I just saw the pics of me from the costume party as Party Boy. I've effectively cock-blocked myself forever.
i think the whole apartment complex could hear you beating off last night
they told you the "weed man" wouldn't come until you were asleep, like santa claus. you believed it.
He didn't speak any English, but I think I caught the word turtle in there somewhere.
Why would he say turtle mid-fuck?
Restaurants Roasting People Who Gave Them Negative Yelp Reviews (25 Pics)
She sucked her thumb until she was 17. It's like my dick was born to be in her mouth.
I wish i could be on x for the rest of my life.
Hey remember that thing i said about never apologizing for being a hot mess? Well that was before you found me drunk in the hallway with no pants.
We are going to the humane society and getting you microchipped so you don't get lost on your birthday.
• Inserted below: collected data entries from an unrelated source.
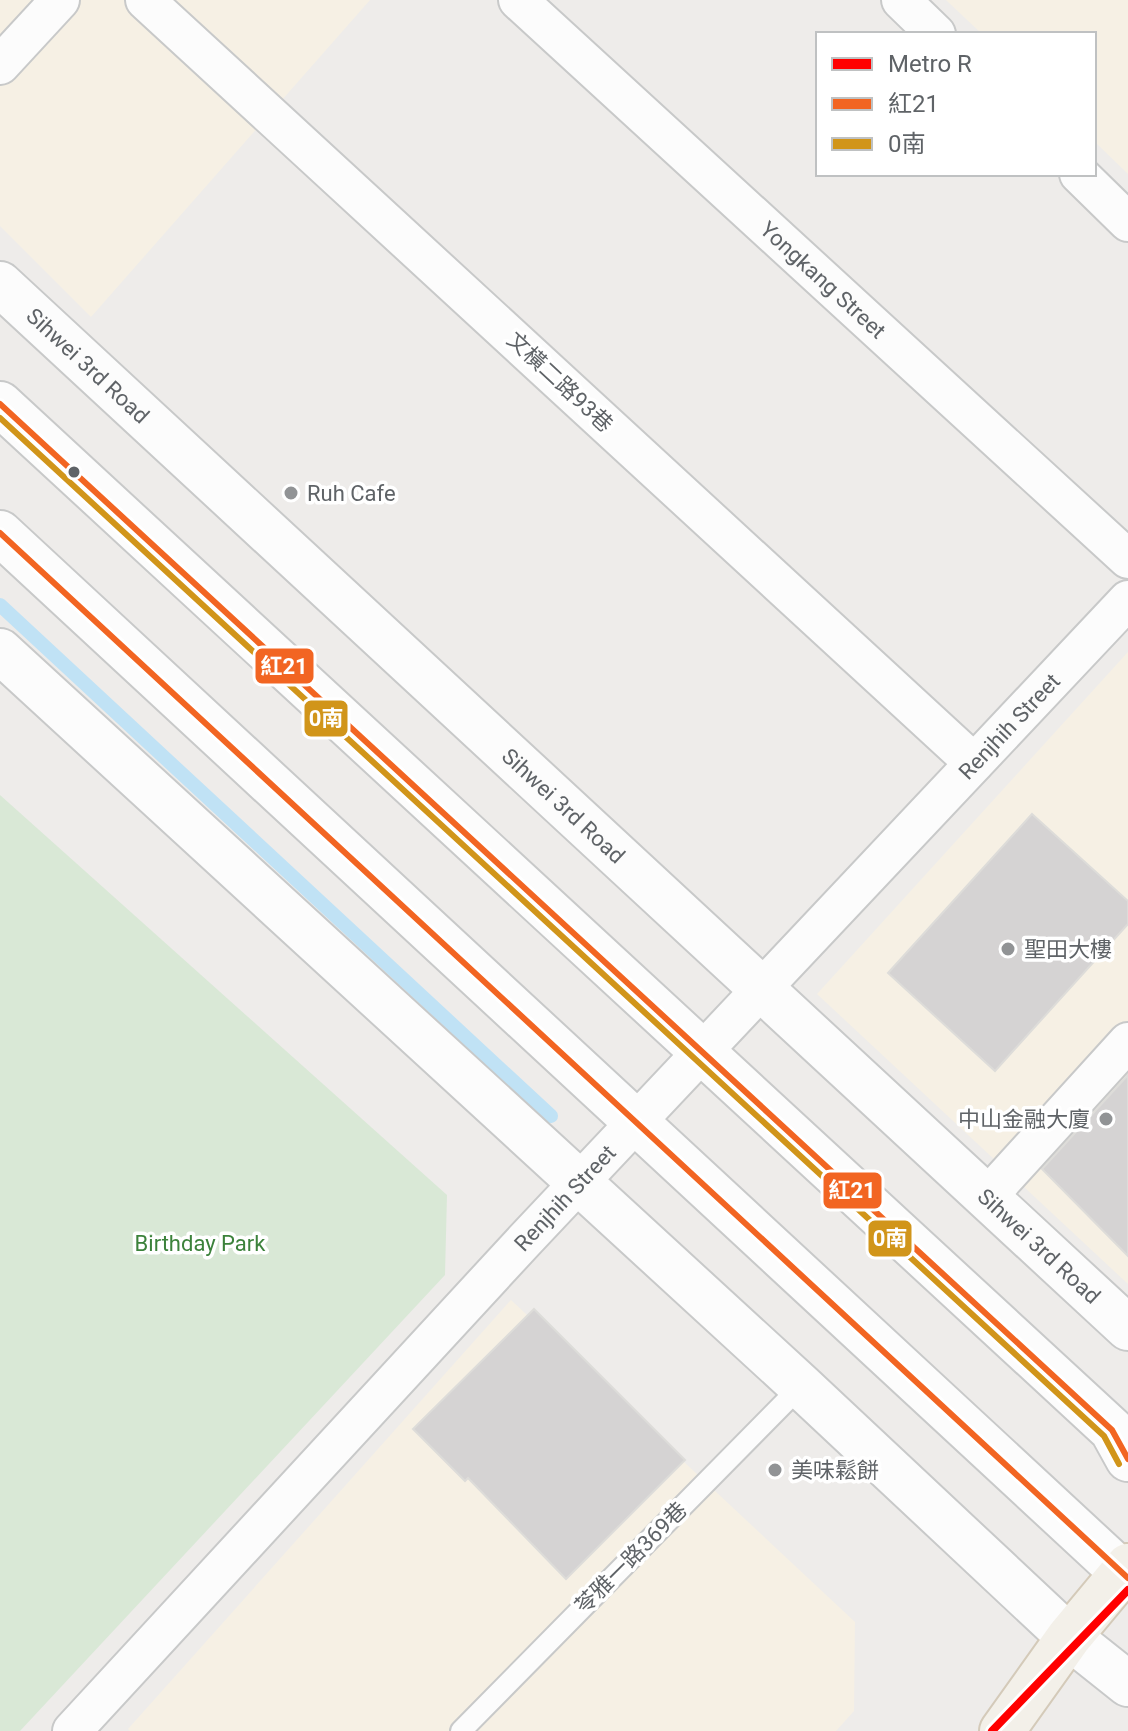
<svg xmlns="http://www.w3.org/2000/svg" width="1128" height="1731" font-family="Roboto,'Noto Sans TC',sans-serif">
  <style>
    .commercial { fill: #f6f0e4 }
    .green { fill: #d9e8d6 }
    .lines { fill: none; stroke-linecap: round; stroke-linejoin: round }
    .stream { stroke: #c0e2f5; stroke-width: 14 }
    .building { fill: #d5d3d3; stroke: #dddcd9; stroke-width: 2 }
    .service-casing { stroke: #c8c9c9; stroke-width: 24 }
    .minor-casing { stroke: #c8c9c9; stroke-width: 42 }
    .tertiary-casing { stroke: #c8c9c9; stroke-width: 48 }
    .secondary-casing { stroke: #c8c9c9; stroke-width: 48 }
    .primary-casing { stroke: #d4cab9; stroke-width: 48 }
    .service { stroke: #fcfcfc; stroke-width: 20 }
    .minor { stroke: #fcfcfc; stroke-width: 38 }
    .tertiary { stroke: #fcfcfc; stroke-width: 44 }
    .secondary { stroke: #fcfcfc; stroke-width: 44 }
    .primary { stroke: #f3f0e9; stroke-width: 44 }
    .bus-1-casing { stroke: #fff; stroke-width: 12 }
    .bus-2-casing { stroke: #fff; stroke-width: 12 }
    .bus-1 { stroke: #f26522; stroke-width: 6 }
    .bus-2 { stroke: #d1951a; stroke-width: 6 }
    .metro-1-casing { stroke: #fff; stroke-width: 14 }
    .metro-1 { stroke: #f00; stroke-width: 8 }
    .bus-dot { fill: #5f6367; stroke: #fff; stroke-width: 3 }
    .poi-dot { fill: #919395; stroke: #fff; stroke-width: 3 }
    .labels { text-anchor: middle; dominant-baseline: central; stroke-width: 7; stroke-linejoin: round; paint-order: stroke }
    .street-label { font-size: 22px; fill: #5f6367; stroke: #fff }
    .poi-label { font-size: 22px; fill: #5f6367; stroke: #fff; text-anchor: start }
    .park-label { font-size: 22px; fill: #3c823b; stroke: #fff }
    .line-badge { stroke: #fff; stroke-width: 3 }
    .badge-label { font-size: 22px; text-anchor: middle; font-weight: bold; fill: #fff }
  </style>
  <rect width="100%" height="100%" fill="#eeecea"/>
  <!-- commercial -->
  <g class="commercial">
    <path d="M0 0H370L91 317 0 226Z"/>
    <path d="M946 0H1128V174L1094 141V34H982Z"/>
    <path d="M1128 652V1284L817 994Z"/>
    <path d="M511 1300 855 1622 854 1711 836 1731H130L128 1729Z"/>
  </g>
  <!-- green -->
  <path class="green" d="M0 795 447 1195 445 1275 20 1731H0Z"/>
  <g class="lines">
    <!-- stream -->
    <path class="stream" d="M0 605 551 1116"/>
  </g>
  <!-- building -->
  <g class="building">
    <path d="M1032 814 1128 901V924L995 1071 888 973Z"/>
    <path d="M1128 1075V1256L1042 1169Z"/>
    <path d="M534 1309 685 1460 566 1579 468 1478 465 1481 413 1429Z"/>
  </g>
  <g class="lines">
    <defs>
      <path id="service" d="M461 1731 801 1386"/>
      <g id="minor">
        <path d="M145 0 974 763"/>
        <path id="s1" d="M518 0 1128 559"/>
        <path d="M901 0 936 34"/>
        <path d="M0 65 60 0"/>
        <path d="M1079 174 1128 222"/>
        <path d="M987 1197 1128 1042"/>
        <path id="s2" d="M72 1731 524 1241 1128 600"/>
      </g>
      <g id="tertiary">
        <path id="s3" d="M0 284 1128 1328"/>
        <path d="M0 651 801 1386 1069 1637 1128 1684"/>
      </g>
      <g id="secondary">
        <path d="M0 404 1112 1430 1128 1459"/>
        <path d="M0 533 1128 1578"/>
      </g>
      <path id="primary" d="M1002 1731 1069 1637 1128 1566"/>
    </defs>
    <!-- service casing -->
    <use href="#service" class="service-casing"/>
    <!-- minor casing -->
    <use href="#minor" class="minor-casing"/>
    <!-- tertiary casing -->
    <use href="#tertiary" class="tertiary-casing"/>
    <!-- secondary casing -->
    <use href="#secondary" class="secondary-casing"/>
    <!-- primary casing -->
    <use href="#primary" class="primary-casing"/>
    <!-- service -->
    <use href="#service" class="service"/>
    <!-- minor -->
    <use href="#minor" class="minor"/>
    <!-- tertiary -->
    <use href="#tertiary" class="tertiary"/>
    <!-- secondary -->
    <use href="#secondary" class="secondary"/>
    <!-- primary -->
    <use href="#primary" class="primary"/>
    <defs>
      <g id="bus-1">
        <path d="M0 404 1112 1430 1128 1459"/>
        <path d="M0 533 1128 1578"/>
      </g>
      <path id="bus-2" d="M0 418 1104 1436 1119 1464"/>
    </defs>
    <!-- bus-1 casing -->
    <use href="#bus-1" class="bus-1-casing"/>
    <!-- bus-2 casing -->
    <use href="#bus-2" class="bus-2-casing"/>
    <!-- bus-1 -->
    <use href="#bus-1" class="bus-1"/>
    <!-- bus-2 -->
    <use href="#bus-2" class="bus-2"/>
    <defs>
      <path id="metro-1" d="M992 1731 1128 1590"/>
    </defs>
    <!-- metro-1 casing -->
    <use href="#metro-1" class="metro-1-casing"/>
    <!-- metro-1 -->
    <use href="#metro-1" class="metro-1"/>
  </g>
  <!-- markers -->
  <circle class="bus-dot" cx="74" cy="472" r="7"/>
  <g class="poi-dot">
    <circle cx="291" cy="493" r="8"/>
    <circle cx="1008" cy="949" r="8"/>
    <circle cx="1106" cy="1119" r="8"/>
    <circle cx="775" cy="1470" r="8"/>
  </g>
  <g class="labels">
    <!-- street labels -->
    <g class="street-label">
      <text stroke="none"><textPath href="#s1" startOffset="414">Yongkang Street</textPath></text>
      <text stroke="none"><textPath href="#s3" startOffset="120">Sihwei 3rd Road</textPath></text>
      <text transform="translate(560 382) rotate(43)">文橫二路93巷</text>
      <text stroke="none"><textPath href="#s2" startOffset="1374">Renjhih Street</textPath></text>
      <text stroke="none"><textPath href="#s3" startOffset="768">Sihwei 3rd Road</textPath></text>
      <text stroke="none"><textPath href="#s2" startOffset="726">Renjhih Street</textPath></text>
      <text stroke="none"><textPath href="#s3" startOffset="1416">Sihwei 3rd Road</textPath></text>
      <text transform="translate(631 1558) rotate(-45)">苓雅一路369巷</text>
    </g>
    <!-- poi labels -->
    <g class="poi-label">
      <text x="307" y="493">Ruh Cafe</text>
      <text x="1024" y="949">聖田大樓</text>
      <text x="1090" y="1119" text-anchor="end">中山金融大廈</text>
      <text x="791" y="1470">美味鬆餅</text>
    </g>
    <!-- park labels -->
    <g class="park-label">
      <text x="200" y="1243">Birthday Park</text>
    </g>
  </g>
  <g class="line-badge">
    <rect x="254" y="647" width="61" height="38" rx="8" fill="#f26522"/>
    <rect x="303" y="699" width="46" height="39" rx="8" fill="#d1951a"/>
    <rect x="822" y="1171" width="61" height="39" rx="8" fill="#f26522"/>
    <rect x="867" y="1219" width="46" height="39" rx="8" fill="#d1951a"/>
  </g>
  <g class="badge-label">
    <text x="284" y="674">紅21</text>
    <text x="326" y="726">0南</text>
    <text x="852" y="1198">紅21</text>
    <text x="890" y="1246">0南</text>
  </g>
  <!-- legend -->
  <rect x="816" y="32" width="280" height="144" fill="#ffffff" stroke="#bfc1c2" stroke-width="2"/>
  <rect x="832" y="58" width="40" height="12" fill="#ff0000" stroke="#bfc1c2" stroke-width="2"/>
  <text x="888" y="72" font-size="24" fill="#5f6367">Metro R</text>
  <rect x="832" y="98" width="40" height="12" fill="#f26522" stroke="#bfc1c2" stroke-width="2"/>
  <text x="888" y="112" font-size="24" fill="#5f6367">紅21</text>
  <rect x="832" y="138" width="40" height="12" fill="#d1951a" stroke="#bfc1c2" stroke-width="2"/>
  <text x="888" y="152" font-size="24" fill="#5f6367">0南</text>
</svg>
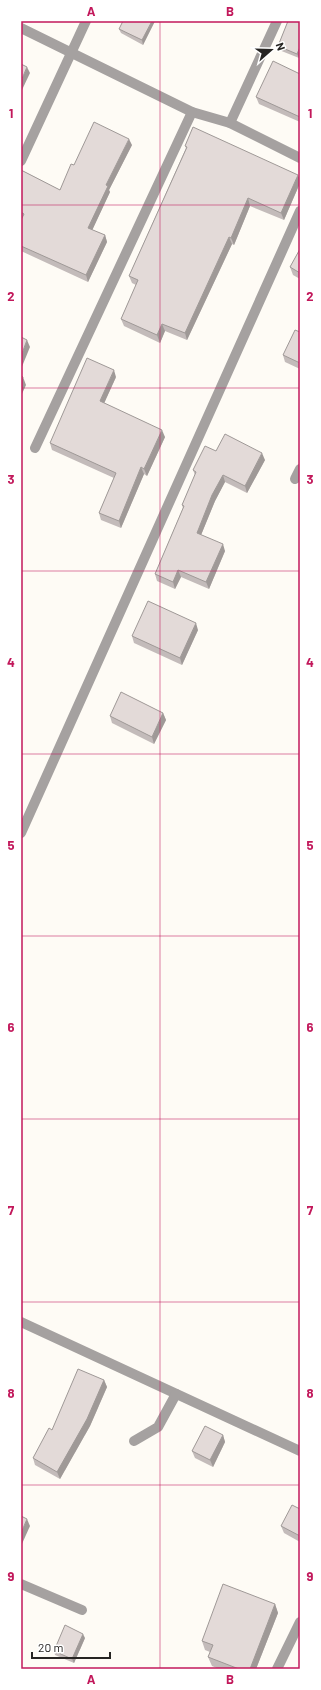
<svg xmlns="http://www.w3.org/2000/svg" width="321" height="1690" viewBox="0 0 321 1690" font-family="Barlow,sans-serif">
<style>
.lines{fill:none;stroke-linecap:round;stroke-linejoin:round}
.minor{stroke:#a5a1a0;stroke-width:10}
.wall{fill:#c3bbba}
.shaded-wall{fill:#9f9997}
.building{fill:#e3dad8;stroke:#9f9997}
.grid{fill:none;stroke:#c2185b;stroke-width:1;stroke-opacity:0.55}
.neatline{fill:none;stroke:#c2185b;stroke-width:1.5}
.grid-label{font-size:13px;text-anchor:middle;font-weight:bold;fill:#c2185b}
</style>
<rect width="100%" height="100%" fill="#fefbf5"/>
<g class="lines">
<g class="minor">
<polyline points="21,28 192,112 230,123 300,158"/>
<polyline points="230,123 277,21"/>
<polyline points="21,161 86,21"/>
<polyline points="35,448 192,112"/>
<polyline points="295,479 300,469"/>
<polyline points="21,833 300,211"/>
<polyline points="21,1322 300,1451"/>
<polyline points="134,1441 158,1427 176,1394"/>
<polyline points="21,1584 82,1610"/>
<polyline points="277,1669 300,1622"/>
</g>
</g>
<g class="wall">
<polygon points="155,21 143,45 121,33 119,29"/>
<polygon points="288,21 299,58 279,50 278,46"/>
<polygon points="300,74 300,122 259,104 256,97"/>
<polygon points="132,145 109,190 110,192 92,230 105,235 107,242 88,282 21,251 21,220 22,218 21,218 21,170 60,190 74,165"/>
<polygon points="185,146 300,180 300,183 284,220 250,206 234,245 232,244 187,340 165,331 160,343 124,326 121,319 136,285 132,283 129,276 186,148"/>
<polygon points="300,249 300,279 293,275 290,267"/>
<polygon points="300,332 300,369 285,362 283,355"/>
<polygon points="116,377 104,403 165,437 147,476 144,474 121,528 101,520 99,513 114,478 52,450 50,443"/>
<polygon points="216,451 265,460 247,493 225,482 215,501 201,535 225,551 209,589 181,577 175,589 157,581 155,574 183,508 182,505 195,475 193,470"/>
<polygon points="198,630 182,665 134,643 132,636"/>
<polygon points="163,713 166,720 154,744 112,723 110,716"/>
<polygon points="104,1380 107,1387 90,1426 60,1479 35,1465 33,1458 52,1430"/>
<polygon points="223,1435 225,1442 213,1467 195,1458 192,1451"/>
<polygon points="300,1509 300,1542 284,1533 281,1526"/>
<polygon points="275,1604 278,1613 256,1669 219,1669 212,1666 208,1657 210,1652 205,1650 202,1641"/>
<polygon points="85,1638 74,1663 55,1655 54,1651"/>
</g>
<g class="shaded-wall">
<polygon points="152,21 155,21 143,45 142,40"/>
<polygon points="300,47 300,55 299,58 297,54"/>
<polygon points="27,67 30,73 21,92 21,81"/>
<polygon points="129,139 132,145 109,190 110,192 90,235 88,228 106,185"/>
<polygon points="298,175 300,180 300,183 284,220 281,213"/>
<polygon points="248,198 250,206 234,245 231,238"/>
<polygon points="105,235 107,242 88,282 86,275"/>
<polygon points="229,237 232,244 187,340 185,333"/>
<polygon points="162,324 165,331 160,343 157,335"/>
<polygon points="27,340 30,347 21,369 21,356"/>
<polygon points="114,370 116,377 102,408 100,401"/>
<polygon points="23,377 26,385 21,396 21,383"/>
<polygon points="162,430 165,437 147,476 144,469"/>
<polygon points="262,453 265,460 247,493 245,486"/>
<polygon points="141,467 144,474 121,528 119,521"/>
<polygon points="223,475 225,482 215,501 199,540 197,533 212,495"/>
<polygon points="223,544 225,551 209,589 206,582"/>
<polygon points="178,570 181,577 175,589 173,582"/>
<polygon points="196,623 198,630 182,665 180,658"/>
<polygon points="163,713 166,720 154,744 152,737"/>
<polygon points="104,1380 107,1387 90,1426 60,1479 57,1472"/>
<polygon points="223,1435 225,1442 213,1467 210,1460"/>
<polygon points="27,1519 30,1526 21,1546 21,1533"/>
<polygon points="275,1604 278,1613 256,1669 250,1669"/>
<polygon points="83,1634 85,1638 74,1663 72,1659"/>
</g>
<g class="building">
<polygon points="123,21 152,21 142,40 119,29"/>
<polygon points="288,21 300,21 300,47 297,54 278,46"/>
<polygon points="273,61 300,74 300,117 256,97"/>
<polygon points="21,64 27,67 21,81"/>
<polygon points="94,122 129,139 106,185 108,186 88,228 105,235 86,275 21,246 21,220 24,214 21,212 21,170 60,190 71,164 74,165"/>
<polygon points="193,127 298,175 281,213 248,198 231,238 229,237 185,333 162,324 157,335 121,319 138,280 129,276 187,147 185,146"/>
<polygon points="300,249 300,273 290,267"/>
<polygon points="295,330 300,332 300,363 283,355"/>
<polygon points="21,337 27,340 21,356"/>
<polygon points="87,358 114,370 100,401 162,430 144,469 141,467 119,521 99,513 116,473 50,443"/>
<polygon points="21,376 23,377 21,383"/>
<polygon points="225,434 262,453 245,486 223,475 212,495 197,533 223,544 206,582 178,570 173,582 155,574 184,506 182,505 196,472 193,470 205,446 216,451"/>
<polygon points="148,601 196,623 180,658 132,636"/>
<polygon points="121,692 163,713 152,737 110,716"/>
<polygon points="78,1369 104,1380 87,1419 57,1472 33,1458 49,1428 52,1430"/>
<polygon points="205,1426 223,1435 210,1460 192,1451"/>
<polygon points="292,1505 300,1509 300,1536 281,1526"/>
<polygon points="21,1516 27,1519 21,1533"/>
<polygon points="223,1584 275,1604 250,1669 239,1669 208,1657 213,1645 202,1641"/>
<polygon points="65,1625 83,1634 72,1659 54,1651"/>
</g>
<path class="grid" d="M160,21V1669M21,205H300M21,388H300M21,571H300M21,754H300M21,936H300M21,1119H300M21,1302H300M21,1485H300"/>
<rect width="321" height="1690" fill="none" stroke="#ffffff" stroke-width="44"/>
<g transform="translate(271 50) rotate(70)" stroke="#ffffff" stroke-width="3" paint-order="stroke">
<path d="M0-3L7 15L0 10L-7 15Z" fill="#262422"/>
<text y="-6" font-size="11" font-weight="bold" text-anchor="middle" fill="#262422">N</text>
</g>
<path d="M32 1652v6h78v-6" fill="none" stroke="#262422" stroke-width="2"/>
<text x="38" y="1652" font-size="12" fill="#262422" stroke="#ffffff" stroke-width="3" paint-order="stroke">20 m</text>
<rect x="22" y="22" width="277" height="1646" class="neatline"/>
<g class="grid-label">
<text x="91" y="16">A</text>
<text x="230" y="16">B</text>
<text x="11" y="118">1</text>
<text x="310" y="118">1</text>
<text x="11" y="301">2</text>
<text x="310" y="301">2</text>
<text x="11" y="484">3</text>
<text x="310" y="484">3</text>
<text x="11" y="667">4</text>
<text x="310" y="667">4</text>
<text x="11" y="850">5</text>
<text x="310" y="850">5</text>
<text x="11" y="1032">6</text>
<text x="310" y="1032">6</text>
<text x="11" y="1215">7</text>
<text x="310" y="1215">7</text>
<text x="11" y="1398">8</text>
<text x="310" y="1398">8</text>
<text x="11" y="1581">9</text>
<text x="310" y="1581">9</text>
<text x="91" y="1684">A</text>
<text x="230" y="1684">B</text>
</g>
</svg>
Either that or your getting a child leash
What's your ideal size in a man?
I just asked if you could cover my shift tomorrow......
Woman Posts Harassing DMs From Creep Online, Now He’s Upset Because People Told His Mom
It was a "my chaser needed a chaser" kind of night
You yelled "NICE PAJAMAS" at a construction worker wearing a reflective jumpsuit while we rode past on a bike taxi
Well I accidentally flashed a 76 year old woman, i'm in a house full of republicans and Im almost drunk enough to give the gay rights speech so i'd say this wedding reception is going great
Playing Cards Against Humanity with my relatives at Christmas while I'm stoned was a bad idea...
This hangover is what we deserve after that level of debauchery.